Outrage over BlackBerry’s rich executive pay – including the meme-stock-triggered bounty for Mr. Chen - resulted in two major proxy advisers, Institutional Shareholder Services Inc. and Glass Lewis & Co., recommending a “no” vote on the company’s non-binding “say on pay” resolution at its June 2022 annual meeting. Lead independent director Prem Watsa was barely re-elected, garnering just 50.7 per cent support, after Glass Lewis suggested shareholders voting against him and the other two board members on the compensation committee.
Then, British hedge fund Fifthdelta Ltd. accumulated nearly 10 per cent of BlackBerry stock to become its largest shareholders. Given it has made other investments in the internet-of-things space, it appeared to be interested in BlackBerry’s connected car business. Some observers have speculated Fifthdelta’s arrival was the catalyst for a strategic review announced in May weeks before this year’s annual meeting that led to the spinout plan.

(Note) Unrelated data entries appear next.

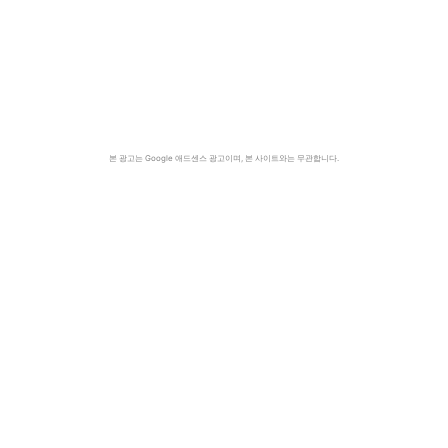
본 광고는 Google 애드센스 광고이며, 본 사이트와는 무관합니다.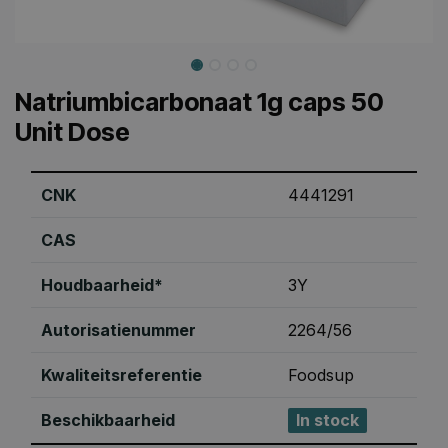
Natriumbicarbonaat 1g caps 50
Unit Dose
CNK
4441291
CAS
Houdbaarheid*
3Y
Autorisatienummer
2264/56
Kwaliteitsreferentie
Foodsup
Beschikbaarheid
In stock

Mr. Chen is also not popular among employees, with an approval rating of just 35 per cent on Glassdoor, a site that tracks worker sentiment about their employers.
Under the company’s spinout plan, Mr. Chen said this month that BlackBerry would likely sell 20 per cent to 30 per cent of the QNX business in an initial public offering, with a target of next June.
Mr. Chen remained intent during his last public comments on proving convergence of the two soon-to-be-separated business units could create value in the market but acknowledged that hadn’t happened yet, acknowledging the cybersecurity business needed to prove it could succeed on its own without requiring subsidization from other parts of the company.